Every line below that holds the string "middle" should be copied.
####################
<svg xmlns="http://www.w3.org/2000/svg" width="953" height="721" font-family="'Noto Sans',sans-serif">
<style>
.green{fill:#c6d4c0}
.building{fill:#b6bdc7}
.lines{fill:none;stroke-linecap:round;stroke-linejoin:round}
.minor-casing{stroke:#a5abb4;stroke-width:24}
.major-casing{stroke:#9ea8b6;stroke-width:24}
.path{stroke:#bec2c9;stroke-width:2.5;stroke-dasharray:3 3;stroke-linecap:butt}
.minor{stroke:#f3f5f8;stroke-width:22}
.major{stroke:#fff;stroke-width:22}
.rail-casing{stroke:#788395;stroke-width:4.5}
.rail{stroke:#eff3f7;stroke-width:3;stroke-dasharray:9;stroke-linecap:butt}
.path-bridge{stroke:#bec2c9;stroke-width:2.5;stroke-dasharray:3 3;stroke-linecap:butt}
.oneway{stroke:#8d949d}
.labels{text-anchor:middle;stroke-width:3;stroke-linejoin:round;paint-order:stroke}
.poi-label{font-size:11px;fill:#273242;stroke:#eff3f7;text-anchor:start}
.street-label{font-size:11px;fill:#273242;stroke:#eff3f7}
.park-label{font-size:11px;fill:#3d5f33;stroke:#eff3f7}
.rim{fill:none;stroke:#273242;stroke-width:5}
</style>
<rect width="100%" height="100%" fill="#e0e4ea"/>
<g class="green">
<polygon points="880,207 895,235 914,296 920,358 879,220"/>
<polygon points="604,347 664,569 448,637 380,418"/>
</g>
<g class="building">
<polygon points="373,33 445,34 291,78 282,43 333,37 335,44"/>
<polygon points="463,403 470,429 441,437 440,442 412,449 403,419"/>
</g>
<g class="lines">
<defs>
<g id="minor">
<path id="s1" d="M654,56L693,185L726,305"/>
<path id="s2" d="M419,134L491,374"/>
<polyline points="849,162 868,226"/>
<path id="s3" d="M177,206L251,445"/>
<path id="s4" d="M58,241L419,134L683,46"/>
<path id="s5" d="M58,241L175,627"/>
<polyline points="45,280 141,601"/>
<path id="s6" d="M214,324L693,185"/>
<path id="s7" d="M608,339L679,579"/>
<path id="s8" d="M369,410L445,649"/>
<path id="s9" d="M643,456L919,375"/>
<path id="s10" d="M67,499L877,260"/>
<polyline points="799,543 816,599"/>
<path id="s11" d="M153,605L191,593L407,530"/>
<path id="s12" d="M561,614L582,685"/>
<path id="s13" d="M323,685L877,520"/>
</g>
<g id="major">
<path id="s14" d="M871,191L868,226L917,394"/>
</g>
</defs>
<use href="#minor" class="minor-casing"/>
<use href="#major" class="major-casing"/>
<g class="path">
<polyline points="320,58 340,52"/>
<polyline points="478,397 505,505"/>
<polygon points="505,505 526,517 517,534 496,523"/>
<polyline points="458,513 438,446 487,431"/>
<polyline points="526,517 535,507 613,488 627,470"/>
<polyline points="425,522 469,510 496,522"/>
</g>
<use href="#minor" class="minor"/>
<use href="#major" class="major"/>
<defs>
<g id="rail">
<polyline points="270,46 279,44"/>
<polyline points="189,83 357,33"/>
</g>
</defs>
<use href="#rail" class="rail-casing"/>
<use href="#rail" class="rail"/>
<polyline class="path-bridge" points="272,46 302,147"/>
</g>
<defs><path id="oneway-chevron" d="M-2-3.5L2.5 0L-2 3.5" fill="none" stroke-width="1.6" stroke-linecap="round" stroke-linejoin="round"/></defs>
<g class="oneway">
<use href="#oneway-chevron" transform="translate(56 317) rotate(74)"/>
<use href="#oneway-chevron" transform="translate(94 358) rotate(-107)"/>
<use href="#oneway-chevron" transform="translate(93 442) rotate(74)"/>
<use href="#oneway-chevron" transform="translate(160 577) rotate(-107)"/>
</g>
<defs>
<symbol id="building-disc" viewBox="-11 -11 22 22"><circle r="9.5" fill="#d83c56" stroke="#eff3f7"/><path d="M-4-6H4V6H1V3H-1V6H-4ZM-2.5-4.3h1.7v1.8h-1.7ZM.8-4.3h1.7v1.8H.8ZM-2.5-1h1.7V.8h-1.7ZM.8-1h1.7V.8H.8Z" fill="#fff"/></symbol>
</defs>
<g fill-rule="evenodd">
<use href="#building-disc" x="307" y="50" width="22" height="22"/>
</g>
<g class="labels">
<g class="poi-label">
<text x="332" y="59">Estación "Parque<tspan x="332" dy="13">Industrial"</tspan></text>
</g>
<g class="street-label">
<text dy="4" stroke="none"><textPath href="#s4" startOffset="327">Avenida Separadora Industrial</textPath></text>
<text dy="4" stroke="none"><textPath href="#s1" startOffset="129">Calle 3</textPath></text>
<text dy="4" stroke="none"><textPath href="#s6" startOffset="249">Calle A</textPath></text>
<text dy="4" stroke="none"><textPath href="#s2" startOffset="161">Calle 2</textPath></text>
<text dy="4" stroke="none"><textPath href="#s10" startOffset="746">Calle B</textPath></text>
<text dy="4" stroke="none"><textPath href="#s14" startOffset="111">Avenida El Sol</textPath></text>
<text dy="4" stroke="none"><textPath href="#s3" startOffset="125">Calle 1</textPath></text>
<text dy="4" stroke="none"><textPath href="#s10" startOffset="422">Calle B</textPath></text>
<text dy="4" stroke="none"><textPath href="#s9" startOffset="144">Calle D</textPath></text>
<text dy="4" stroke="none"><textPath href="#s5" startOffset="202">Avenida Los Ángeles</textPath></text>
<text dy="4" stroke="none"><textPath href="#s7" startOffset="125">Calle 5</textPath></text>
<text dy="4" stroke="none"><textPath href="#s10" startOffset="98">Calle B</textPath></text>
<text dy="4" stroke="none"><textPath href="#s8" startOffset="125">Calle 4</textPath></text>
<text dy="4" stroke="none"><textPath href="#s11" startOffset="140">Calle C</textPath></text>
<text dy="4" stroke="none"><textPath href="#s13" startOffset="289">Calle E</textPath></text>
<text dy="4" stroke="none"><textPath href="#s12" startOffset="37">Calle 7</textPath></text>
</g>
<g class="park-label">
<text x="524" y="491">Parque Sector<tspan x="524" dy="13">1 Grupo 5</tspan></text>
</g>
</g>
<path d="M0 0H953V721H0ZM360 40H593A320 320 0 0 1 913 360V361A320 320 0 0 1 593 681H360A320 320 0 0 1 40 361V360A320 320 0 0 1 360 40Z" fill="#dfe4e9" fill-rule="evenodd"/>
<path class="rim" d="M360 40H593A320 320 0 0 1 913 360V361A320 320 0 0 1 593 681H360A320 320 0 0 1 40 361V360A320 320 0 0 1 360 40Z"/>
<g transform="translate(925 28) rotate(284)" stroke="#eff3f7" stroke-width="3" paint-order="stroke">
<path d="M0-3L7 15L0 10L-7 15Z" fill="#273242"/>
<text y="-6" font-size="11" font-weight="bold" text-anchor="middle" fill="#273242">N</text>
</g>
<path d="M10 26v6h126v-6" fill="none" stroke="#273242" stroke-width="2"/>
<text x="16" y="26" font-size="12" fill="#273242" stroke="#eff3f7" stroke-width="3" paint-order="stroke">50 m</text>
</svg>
####################
**EXERCISE ANSWER**
.labels{text-anchor:middle;stroke-width:3;stroke-linejoin:round;paint-order:stroke}
<text y="-6" font-size="11" font-weight="bold" text-anchor="middle" fill="#273242">N</text>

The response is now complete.